D'une guerre à l'autre, un Afghan réfugié en Ukraine fuit en Pologne les bombes russes
Après avoir quitté l'Afghanistan il y a un an, Ajmal Rahmani pensait trouver un havre de paix en Ukraine, avant qu'il n'ait dû fuir à nouveau, cette fois en Pologne, avec des centaines de milliers d'autres réfugiés, pour échapper aux bombes russes.
"J'ai fui une guerre, et voilà qu'une autre guerre a commencé. Je n'ai vraiment pas de chance", constate amèrement cet Afghan d'une quarantaine d'années. Il vient tout juste d'arriver en Pologne, avec sa femme Mina, son fils Omar, onze ans, et sa fille Marwa, sept ans, qui ne se sépare jamais de son chien en peluche beige.
Arrivé au poste frontalier polonais de Medyka, ils attendent avec les d'autres réfugiés l'arrivée des bus qui les conduiront vers un centre d'accueil dans la ville voisine de Przemysl.
Outre les Ukrainiens, parmi les réfugiés on trouve des centaines de personnes d'autres nationalités, étudiants ou travailleurs vivant en Ukraine, des Afghans, des Congolais, des Marocains, des ressortissant indiens, équatoriens ou népalais.
"J'ai travaillé pendant dix ans pour l'Otan à l'aéroport international de Kaboul", explique M. Rahmani, originaire de cet ville.
Il a décidé de quitter son pays quatre mois avant le départ des Américains car il se sentait menacé.
"Je recevais des coup de fil avec des menaces de mort pour mes enfants. J'en ai parlé à mon travail, mais personne n'a voulu m'entendre, personne ne voulait m'aider, m'accorder un visa".
Il est parti en Ukraine, le seul pays à vouloir l'accueillir, et s'est installé à Odessa, ville portuaire sur la mer Noire.
"J'avais une bonne vie en Afghanistan, une maison, une voiture, un bon salaire. J'ai tout vendu, j'ai tout perdu. J'ai choisi de partir pour mes enfants, pour ma famille, pour leur éducation".
- 1.110 kilomètres -
Il y a quatre jours, lorsque la Russie a attaqué l'Ukraine, il a dû tout laisser à nouveau. Avec sa famille, il a parcouru 1.110 kilomètres séparant Odessa de la frontière polonaise. Les derniers trente kilomètres, ils les ont faits à pied, la route étant complètement bouchée par les voitures.
"Quand nous sommes arrivés, il faisait tellement froid, j'ai pris une couverture pour ma fille. Quelques minutes plus tard, elle s'est sentie très très mal et sa mère s'est mise à pleurer".

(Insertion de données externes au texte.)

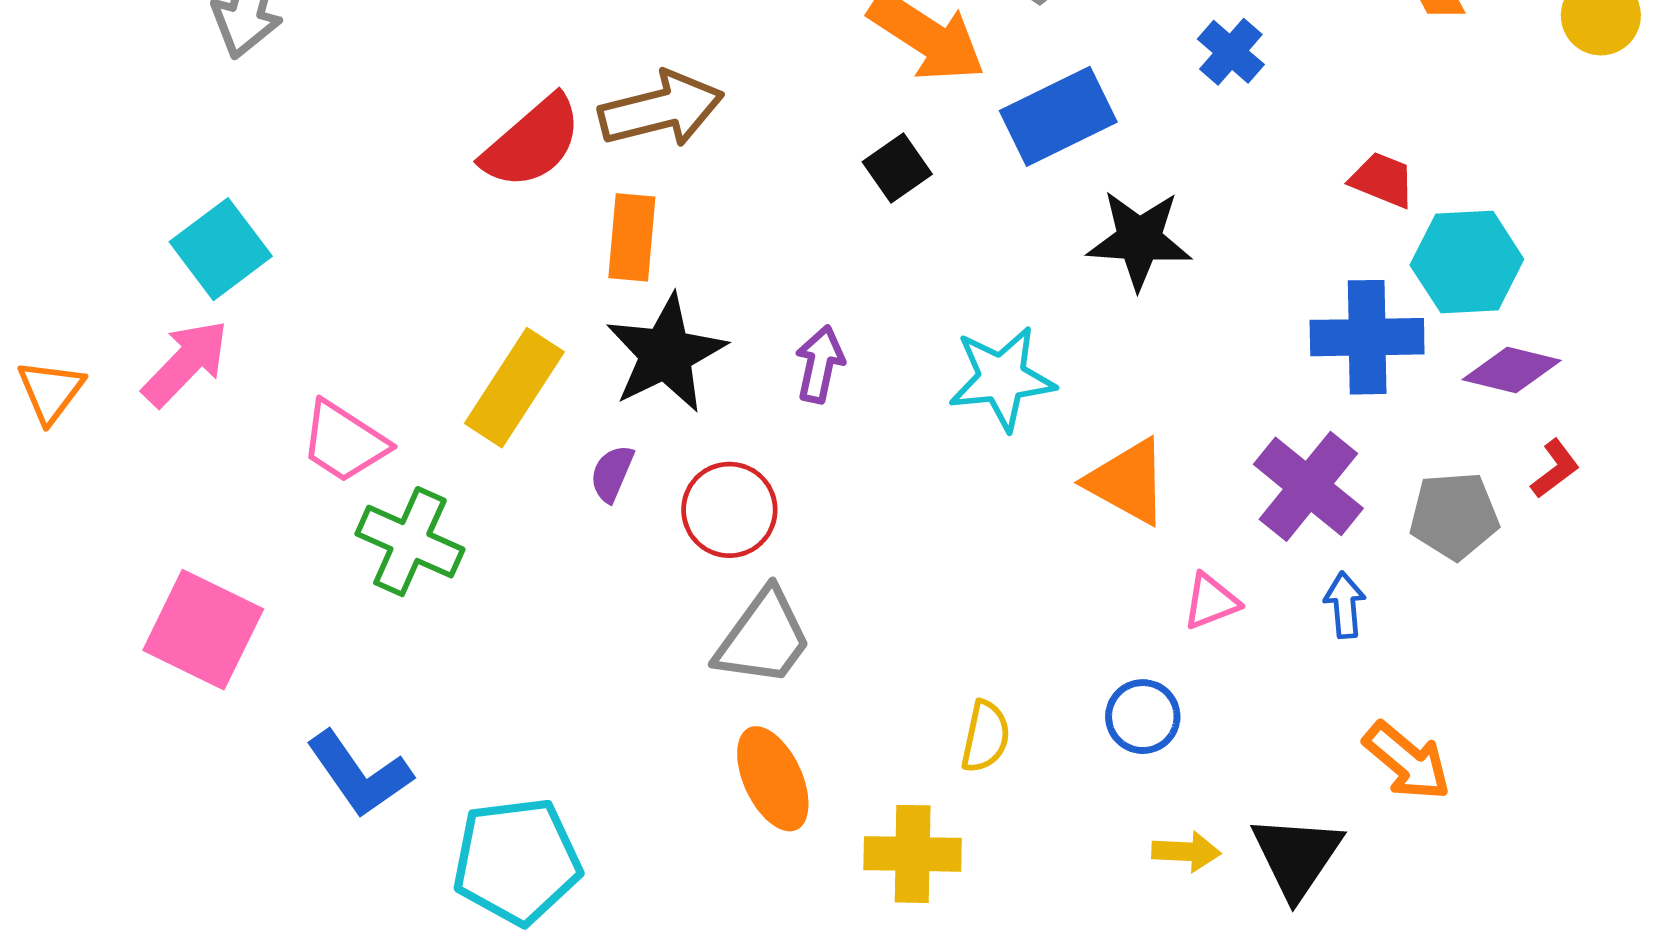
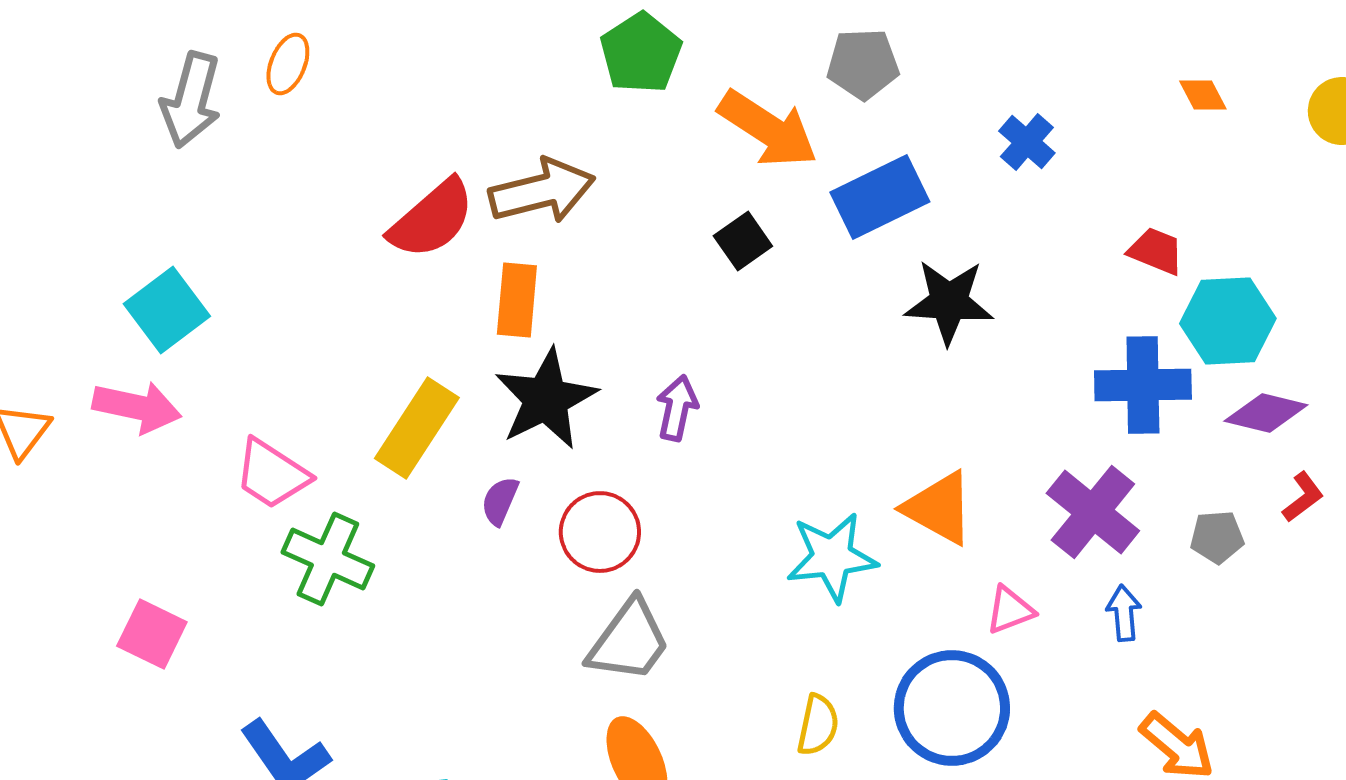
pink arrow: (186, 363) -> (137, 407), turned 58
cyan star: (1002, 378) -> (832, 557), moved
gray pentagon: (1454, 516) -> (1217, 537), size x0.7
pink square: (203, 630) -> (152, 634), size x0.7
blue circle: (1143, 717) -> (952, 708), size x1.8

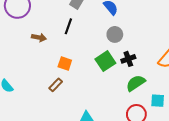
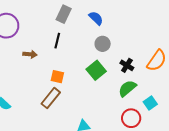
black cross: (128, 59) -> (127, 65), moved, turned -32
brown rectangle: (56, 85) -> (51, 98), size x1.5
cyan square: (158, 101) -> (150, 103), turned -32

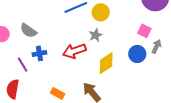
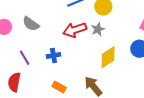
red arrow: (74, 51) -> (75, 30), moved
blue cross: (39, 53) -> (54, 55), moved

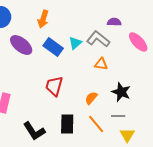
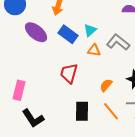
gray L-shape: (98, 39) -> (118, 42), moved
orange triangle: (101, 64) -> (94, 50), moved
black L-shape: (34, 131) -> (33, 118), moved

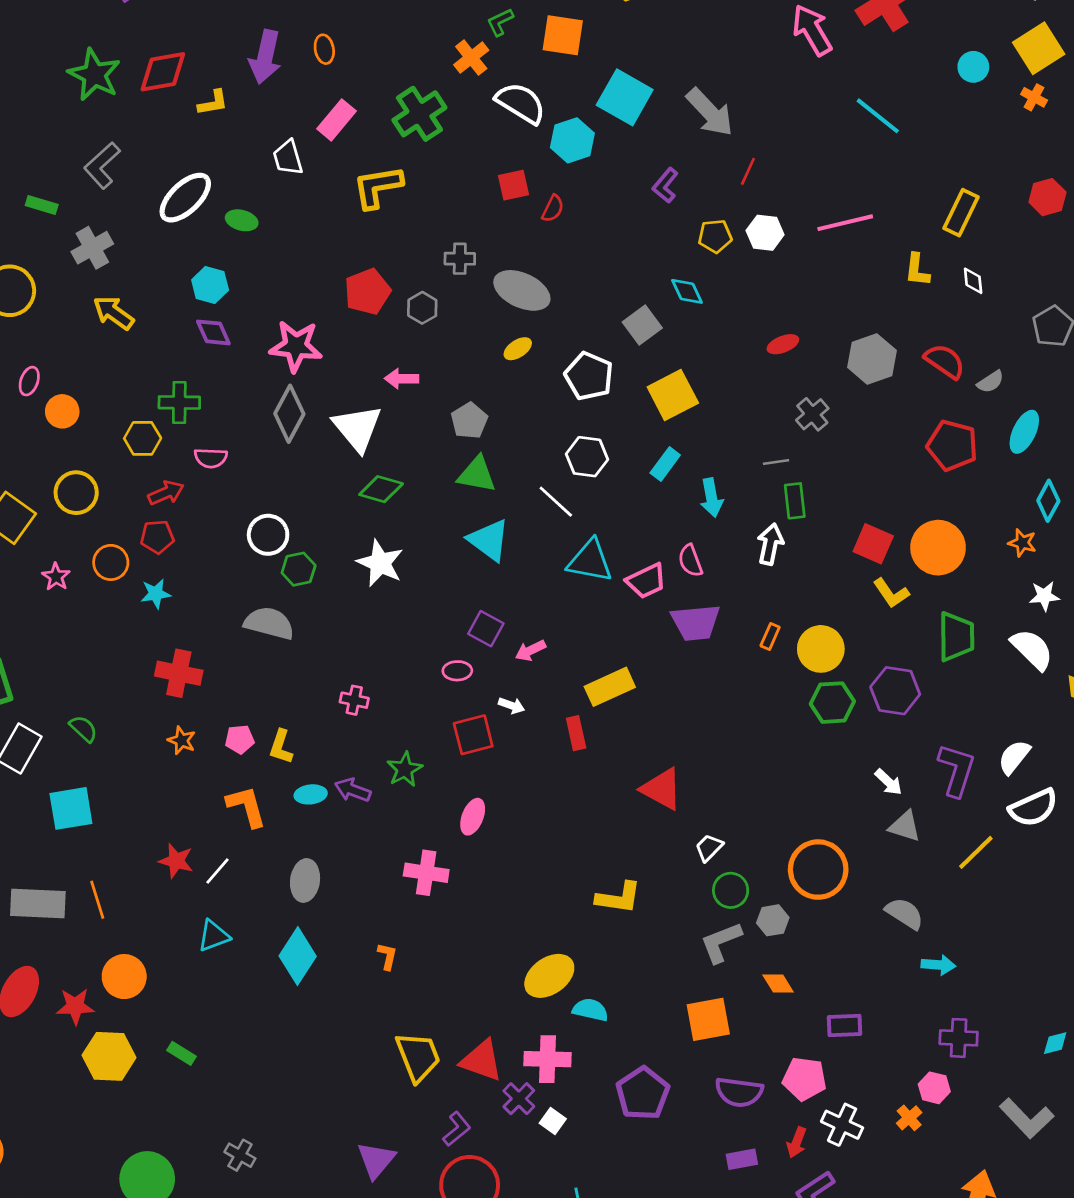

Une ambulance est arrivée et la police des frontières ukrainienne a laissé passer toute la famille.
"On avait de la chance, il y avait plus de 50.000 personnes à la frontière", dit-il. "Tout le monde attendait debout, avec les bébés, les bagages, en attendant chacun son tour. Et voilà que nous, on est passé devant".
Près de 213.000 personnes venant d'Ukraine sont entrées en Pologne depuis le début de l'invasion russe en Ukraine, ont annoncé dimanche après-midi les garde-frontières polonais.
Pour la seule journée de samedi, ils ont recensé 77.300 arrivants, et dimanche jusqu'à 15H00 (14.00 GMT), 53.000 réfugiés supplémentaires.
- Premières heures "encourageantes" -
Désormais, Ajmal Rahmani et sa famille, comme toute personne sans visa polonais, dispose d'une période de quinze jours pour faire une demande officielle en vue de régulariser sa situation, explique Tomasz Pietrzak, un juriste de l'ONG polonaise Ocalenie, s'occupant des réfugiés. "Un délai désormais irréaliste, compte tenu du nombre croissant des réfugiés".
"La Pologne devra amender très rapidement sa législation en cette matière", estime-t-il.
M. Rahmani ne cache pas son inquiétude quant à son avenir, mais les premières heures en Pologne ont été encourageantes: "On a été très bien accueilli, les gens sont bienveillants et souriants. Ils nous ont donné des chocolats pour nos enfants, une bonne dose d'énergie pour l'avenir".